-- Goal of the exercise --
Pull out every line of the records that contains the string "Jahr", with case counting.

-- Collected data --
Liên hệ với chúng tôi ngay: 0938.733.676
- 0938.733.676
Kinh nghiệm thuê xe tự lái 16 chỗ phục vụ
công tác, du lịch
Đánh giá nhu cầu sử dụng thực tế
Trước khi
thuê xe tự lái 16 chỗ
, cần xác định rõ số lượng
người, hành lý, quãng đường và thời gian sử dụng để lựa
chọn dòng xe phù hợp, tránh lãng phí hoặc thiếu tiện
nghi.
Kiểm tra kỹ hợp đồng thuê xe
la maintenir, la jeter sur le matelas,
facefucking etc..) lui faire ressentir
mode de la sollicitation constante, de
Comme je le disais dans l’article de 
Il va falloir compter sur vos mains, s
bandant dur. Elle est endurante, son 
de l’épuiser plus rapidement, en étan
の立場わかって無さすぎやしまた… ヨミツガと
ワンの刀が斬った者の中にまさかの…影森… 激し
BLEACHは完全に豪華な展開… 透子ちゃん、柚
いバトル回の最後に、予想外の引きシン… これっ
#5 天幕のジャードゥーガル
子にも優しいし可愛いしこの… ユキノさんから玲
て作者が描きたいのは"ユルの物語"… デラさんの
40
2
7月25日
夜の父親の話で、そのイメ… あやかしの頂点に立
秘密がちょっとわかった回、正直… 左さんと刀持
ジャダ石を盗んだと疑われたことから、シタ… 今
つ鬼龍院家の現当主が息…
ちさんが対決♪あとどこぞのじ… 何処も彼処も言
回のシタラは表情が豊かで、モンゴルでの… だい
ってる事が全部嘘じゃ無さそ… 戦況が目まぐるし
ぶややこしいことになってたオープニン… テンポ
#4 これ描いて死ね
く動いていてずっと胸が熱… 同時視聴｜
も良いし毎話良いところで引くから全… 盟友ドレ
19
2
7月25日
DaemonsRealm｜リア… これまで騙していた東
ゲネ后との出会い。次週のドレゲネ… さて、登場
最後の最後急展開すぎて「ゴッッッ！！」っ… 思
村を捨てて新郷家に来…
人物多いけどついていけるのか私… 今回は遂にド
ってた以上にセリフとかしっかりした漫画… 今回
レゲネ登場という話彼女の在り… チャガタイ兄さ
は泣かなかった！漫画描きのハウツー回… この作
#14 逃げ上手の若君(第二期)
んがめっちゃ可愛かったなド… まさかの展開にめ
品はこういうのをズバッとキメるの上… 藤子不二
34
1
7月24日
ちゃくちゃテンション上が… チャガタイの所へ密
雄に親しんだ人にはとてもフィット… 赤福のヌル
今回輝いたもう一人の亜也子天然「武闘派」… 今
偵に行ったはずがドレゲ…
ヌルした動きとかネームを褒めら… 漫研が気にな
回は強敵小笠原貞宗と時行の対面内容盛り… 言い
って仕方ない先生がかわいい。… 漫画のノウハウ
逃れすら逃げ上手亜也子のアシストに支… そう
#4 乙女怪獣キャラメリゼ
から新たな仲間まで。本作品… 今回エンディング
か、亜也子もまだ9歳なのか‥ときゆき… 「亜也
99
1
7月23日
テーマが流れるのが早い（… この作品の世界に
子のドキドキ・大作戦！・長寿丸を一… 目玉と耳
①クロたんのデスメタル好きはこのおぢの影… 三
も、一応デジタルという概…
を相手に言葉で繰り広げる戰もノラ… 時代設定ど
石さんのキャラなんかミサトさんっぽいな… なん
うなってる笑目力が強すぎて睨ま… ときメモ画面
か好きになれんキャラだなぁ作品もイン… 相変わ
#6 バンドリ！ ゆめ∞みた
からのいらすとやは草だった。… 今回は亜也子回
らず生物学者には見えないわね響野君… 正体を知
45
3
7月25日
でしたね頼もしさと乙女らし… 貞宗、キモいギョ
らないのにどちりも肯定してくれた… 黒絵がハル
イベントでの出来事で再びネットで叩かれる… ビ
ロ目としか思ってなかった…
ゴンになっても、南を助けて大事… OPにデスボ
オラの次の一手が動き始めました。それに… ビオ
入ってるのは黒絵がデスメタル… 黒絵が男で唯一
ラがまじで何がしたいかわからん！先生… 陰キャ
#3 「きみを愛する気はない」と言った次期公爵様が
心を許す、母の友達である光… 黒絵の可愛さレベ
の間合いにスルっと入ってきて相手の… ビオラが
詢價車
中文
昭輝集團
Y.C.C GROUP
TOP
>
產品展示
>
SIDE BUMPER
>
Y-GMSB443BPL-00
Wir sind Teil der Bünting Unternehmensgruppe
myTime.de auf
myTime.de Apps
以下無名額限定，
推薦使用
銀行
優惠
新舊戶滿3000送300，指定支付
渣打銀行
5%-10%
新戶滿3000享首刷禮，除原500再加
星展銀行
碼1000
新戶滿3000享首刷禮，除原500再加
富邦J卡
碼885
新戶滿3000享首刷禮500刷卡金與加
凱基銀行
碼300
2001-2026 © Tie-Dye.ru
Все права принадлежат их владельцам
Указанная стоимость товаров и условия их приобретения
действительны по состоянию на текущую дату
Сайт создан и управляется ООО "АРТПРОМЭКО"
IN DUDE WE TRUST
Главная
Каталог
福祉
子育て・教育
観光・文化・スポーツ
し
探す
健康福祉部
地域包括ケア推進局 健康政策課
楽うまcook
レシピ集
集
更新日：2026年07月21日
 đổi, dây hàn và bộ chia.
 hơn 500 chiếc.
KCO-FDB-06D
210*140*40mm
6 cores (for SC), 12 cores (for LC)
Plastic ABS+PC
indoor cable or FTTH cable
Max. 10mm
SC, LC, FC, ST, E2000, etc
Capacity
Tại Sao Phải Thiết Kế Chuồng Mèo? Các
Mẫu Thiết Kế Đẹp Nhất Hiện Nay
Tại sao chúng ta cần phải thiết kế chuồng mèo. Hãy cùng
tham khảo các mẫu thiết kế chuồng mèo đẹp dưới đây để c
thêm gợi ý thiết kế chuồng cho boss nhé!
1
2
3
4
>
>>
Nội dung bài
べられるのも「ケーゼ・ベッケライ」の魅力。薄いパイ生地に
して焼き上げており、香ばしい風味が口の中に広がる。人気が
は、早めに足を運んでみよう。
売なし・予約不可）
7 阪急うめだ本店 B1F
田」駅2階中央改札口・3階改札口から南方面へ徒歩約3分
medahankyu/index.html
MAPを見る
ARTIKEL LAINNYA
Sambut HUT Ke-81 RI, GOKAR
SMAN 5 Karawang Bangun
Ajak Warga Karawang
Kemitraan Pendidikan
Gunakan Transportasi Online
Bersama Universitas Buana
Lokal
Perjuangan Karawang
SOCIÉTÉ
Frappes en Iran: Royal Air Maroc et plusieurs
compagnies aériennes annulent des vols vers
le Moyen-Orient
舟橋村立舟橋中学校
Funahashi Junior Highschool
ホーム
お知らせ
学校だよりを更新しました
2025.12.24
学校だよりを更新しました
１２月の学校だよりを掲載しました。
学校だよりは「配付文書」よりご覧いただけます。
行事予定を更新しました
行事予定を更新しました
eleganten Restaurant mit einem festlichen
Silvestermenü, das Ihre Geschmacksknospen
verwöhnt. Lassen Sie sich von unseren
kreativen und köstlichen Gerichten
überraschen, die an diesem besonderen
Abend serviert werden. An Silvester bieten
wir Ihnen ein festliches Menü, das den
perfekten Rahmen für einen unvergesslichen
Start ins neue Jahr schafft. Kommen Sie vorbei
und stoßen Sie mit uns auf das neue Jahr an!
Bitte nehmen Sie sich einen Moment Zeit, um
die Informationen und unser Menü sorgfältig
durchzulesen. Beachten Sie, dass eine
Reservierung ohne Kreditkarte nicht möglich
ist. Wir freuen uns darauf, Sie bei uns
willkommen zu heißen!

-- Task result --
Start ins neue Jahr schafft. Kommen Sie vorbei
und stoßen Sie mit uns auf das neue Jahr an!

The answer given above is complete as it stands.